6 June to 27September 2014.
In the last century, film and architecture have played out a relationship
forged in space, and thus may be cast as spatial, one that mutually informs
and interpenetrates. Architectural and cinematic practice thrives on the
apprehension of space, taking on the flesh of time and inhabiting a life of
movement. A film without architecture is unthinkable. Architecture gives film
its semblance of dimensions; setting the mood, character, time, and place
for the action. Film offers a representation of movement through space in
real time, approximating the architectural experience of the moving subject
in an immersive milieu. Like film, architecture has the potential to create,
stage, or frame events so they assume discursive density and signification.
The most interesting contribution of cinema to architecture is how film
creates a distinct synthetic space, through the accretion of fragmentary
images over time through montage and how sequences of spatial
occurrences develop into a narrative and critical discourse employing spatial
categories of analysis topographies, sites, settings and locations. The
exhibition The Surface of the World: Architecture and the Moving Image,
presented by the Museum of Contemporary Art and Design of the De La Salle
College of Saint Benilde in Manila, investigates the relationship between the
built environment and the moving image via a range of filmographic
practices: video works, installations, shorts and full-length films produced in
the last four decades by an array of international artist and filmmakers:
Cocoy Lumbao (Philippines), John Smith (United Kingdom), Saskia Olde
Wolbers (Netherlands), Apichatpong Weerasethakul (Thailand), Zbigniew
Rybcznski (Poland), John Gerrard (Ireland), Jozef Robwski (Poland), Julian
Rosefeldt (Germany), Tacita Dean (United Kingdom), Dionisio Gonzalez
(Spain), Elizabeth Price (United Kingdom), Isaac Julien (United Kingdom). Its
curator Clare Carolin (former curator at the ModernArt Oxford, the National
Touring Exhibitions, and Hayward Gallery, London) assembled the work in
this exhibition based on their intense concentration on the appearance of
the built environment and the rejection, or in some cases, subversion, of
explanatory narrative.
The gallery space recreates the dimly lit environment of cinema house that
have been compartmentalized into acoustically-isolated spaces of
spectatorship to independently showcase the architectural films in a range of
formats and modes of presentations from 16 mm film installations to time-

lapse composites, from dual-channel film projections to computer generated


simulations. In this darkened space, the audience is drawn to the allure of
projected light and shadow onto the fourth wall a pictorial field between
reality and fiction -- as it weaves the magic of vicarious experience. Akin to a
series of episodic spatial plots that are unreeled inside the sanctum of the
gallery space through a progression of viewing compartments where the
audience are allowed to freely navigate and create their own sequences of
exploration, thus privileging plural narratives and multiplicity of signification.
Taken as whole, these films articulate the spatial and visual experiences of
20th century urbanism through leitmotif of modernity: urban dystopia and
marginality; the urban experiences of hope and loss, yearning and nostalgia,
terror and fear, crime and violence; the mapping of identity and difference;
and, the spectacles of contemporary consumption.
The changing notions of time and space are portrayed through the conflation
of architectural and filmic device.
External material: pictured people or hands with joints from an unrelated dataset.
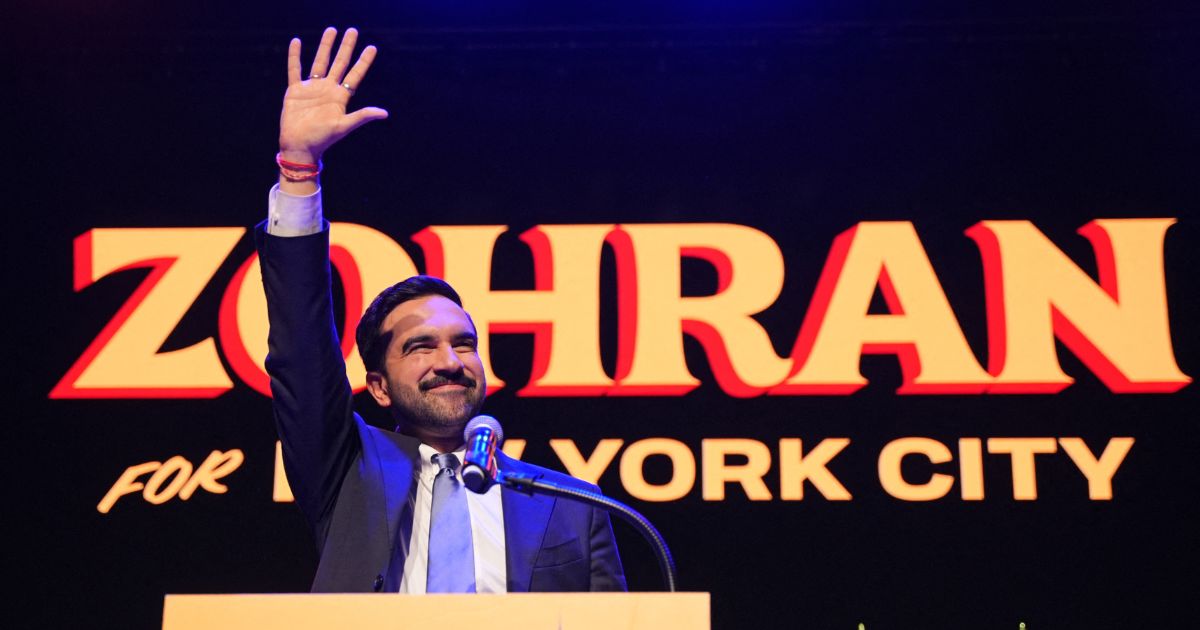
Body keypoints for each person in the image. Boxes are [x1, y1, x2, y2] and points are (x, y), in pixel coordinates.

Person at [258, 26, 627, 593]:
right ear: (379, 387)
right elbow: (301, 352)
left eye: (463, 343)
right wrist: (300, 170)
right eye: (420, 346)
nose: (450, 361)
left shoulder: (572, 504)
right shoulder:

The new conception of time and space
mediated through the critical lens of cinema as manifested in the
accompanying films in this exhibition produce an entirely new experience
and vision of the contemporary metropolis. Moving images evoke this
experience of urban modernity that is disenchanting and fleeting, generating
rapid stimuli for further change. The speed and shock-like experience of
modernity is the decisive element that has influenced the works in this
exhibition, inevitably soliciting from its audience intellectual inquiry and
critical reflections about urban/rural distinction, urban destruction and
reconstruction, urban neurosis and paranoia, housing crises, industrialization,
symbolic space, spatial nostalgia, virtual/alternative reality, and the politics
of architectural styles and urban planning.